▶ Texte
━━━━━━━━

M. Erdogan évoque une coopération entre la Turquie et la Russie dans le domaine des sous-marins
Les relations entre la Turquie et la Russie sont compliquées en raison de leur opposition dans certains dossiers. Ainsi, les deux pays soutiennent des camps opposés en Syrie, de même qu’en Libye. Et la proximité d’Ankara avec Kiev, tant au niveau diplomatique que militaire, a de quoi irriter Moscou.
Pour autant, l’un et l’autre peuvent avoir des intérêts communs, au point d’envisager des coopérations, comme en témoigne la rencontre, à Sotchi, le 29 septembre, du président russe, Vladimir Poutine, avec son homologue turc, Recep Tayyip Erdogan.
« Parfois, les négociations ne sont pas faciles, mais elles se concluent sur un résultat positif. Nos services ont appris à trouver des compromis favorables aux deux parties » s’est félicité le chef du Kremlin au moment d’accueillir M. Erdogan. « Je pense qu’il y a un grand bénéfice au fait que la Turquie et la Russie continuent de renforcer leurs relations » a confirmé celui-ci.
Peu avant de s’envoler vers Sotchi, le président turc avait confirmé l’intention de son pays d’acquérir un second lot de systèmes de défense aérienne S-400 « Triumph » auprès de la Russie, quite à encore accentuer les différends avec les États-Unis et l’Otan.
Pour rappel, pour avoir acquis quatre batteries de S-400, la Turquie a été exclue du programme d’avion de 5e génération F-35, conduit par l’américain Lockheed-Martin, et son industrie de l’armement a été sanctionnée par Washington en décembre dernier.

━━━━━━━━

▶ Liste
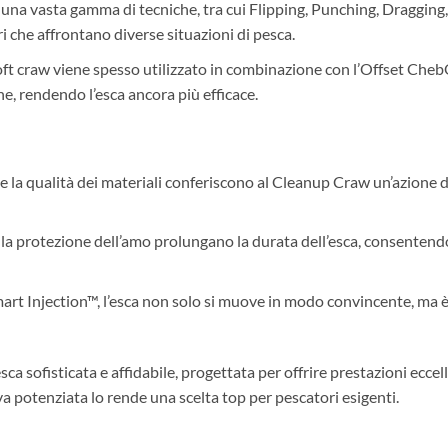
 una vasta gamma di tecniche, tra cui Flipping, Punching, Dragging, o
ri che affrontano diverse situazioni di pesca.
oft craw viene spesso utilizzato in combinazione con l’Offset Che
e, rendendo l’esca ancora più efficace.
 e la qualità dei materiali conferiscono al Cleanup Craw un’azione 
e la protezione dell’amo prolungano la durata dell’esca, consentendo 
Smart Injection™, l’esca non solo si muove in modo convincente, ma
sca sofisticata e affidabile, progettata per offrire prestazioni eccel
va potenziata lo rende una scelta top per pescatori esigenti.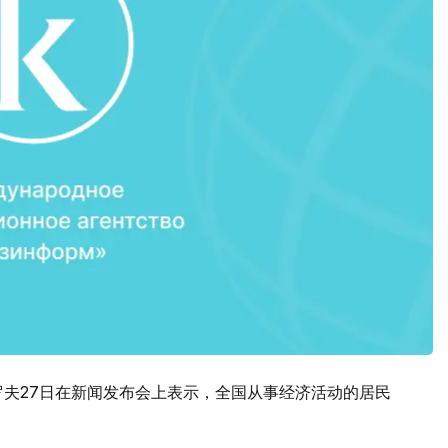
罗夫27日在新闻发布会上表示，全国从事经济活动的居民
。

━━━━━━━━

▶ À faire
[a] Résumez en une ou deux phrases le paragraphe du texte qui commence par « Les relations entre la Turquie et la Russie ». Conservez-en les faits principaux.
[b] Répondez, s'il vous plaît, à ces questions sur le texte, une réponse par ligne :
(i) Où et quand Vladimir Poutine a-t-il rencontré Recep Tayyip Erdogan ?
(ii) De quel matériel la Turquie a-t-elle l'intention d'acquérir un second lot auprès de la Russie ?
(iii) De quel programme la Turquie a-t-elle été exclue ?
La liste ci-dessus est sans lien avec le texte.

▶ Réponses
[a] Les relations entre la Turquie et la Russie sont compliquées par leurs oppositions. Les deux pays soutiennent des camps opposés en Syrie et en Libye, et la proximité diplomatique et militaire d'Ankara avec Kiev peut irriter Moscou.

[b]
(i) À Sotchi, le 29 septembre.
(ii) Des systèmes de défense aérienne S-400 « Triumph ».
(iii) Du programme d'avion de 5e génération F-35, conduit par l'américain Lockheed-Martin.